Card verification value (CVV)

This is a three- or four-digit security code on a card that merchants request to confirm a customer has their own physical card in hand. This typically helps reduce a kind of fraud known as card-not-present transactions. The CVV can be found on the back of most credit and debit cards.

Strategies for a smooth payment verification process

Some practical steps may help enhance online security and payment verifications and protect against online fraud . Here are some effective strategies:

  • Use strong and unique passwords:  Use long passwords (at least 12 characters) that are a random mix of letters, numbers, and special characters.
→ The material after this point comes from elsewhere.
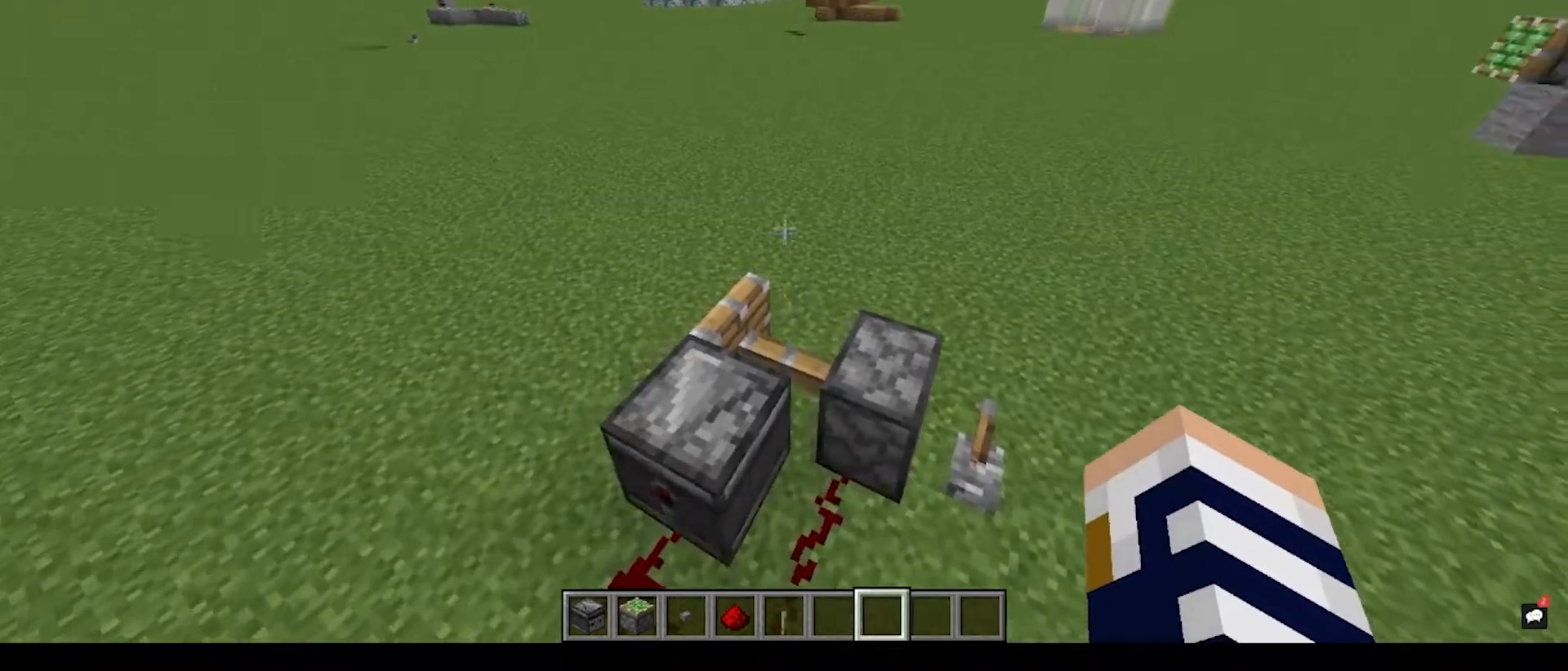
{"keys": [], "mouse": [], "events": []}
Ensure that each account has a unique password to reduce the risk of multiple accounts being compromised, if a password is revealed through data breach, phishing, or other cyberattack.
  • Update contact information:  Keep contact details, such as phone numbers and email addresses, associated with payment methods up to date. This helps users receive timely notifications of unusual activity and will be a way to receive one-time passwords for account verification when needed.
  • Be wary of suspicious emails:  Never click on links or download attachments from unfamiliar or suspicious email addresses. These could be phishing  scams designed to steal personal information or login credentials.
  • Review past transactions:  Regularly check bank statements and transaction history for any unauthorized activity. Promptly report any discrepancies to banks or card issuers. Look for sellers and payment providers that offer purchase protection .
  • Turn on multi-factor authentication:  This may make it harder for attackers to gain unauthorized access—even if they have a stolen password. Consider using a passkey  if available to further protect accounts from unauthorized access.
  • Use secure networks:  Do not conduct financial transactions over public or unsecured Wi-Fi networks. Use a secure, private connection or a VPN  to enhance security.

Learn more in the Security Center .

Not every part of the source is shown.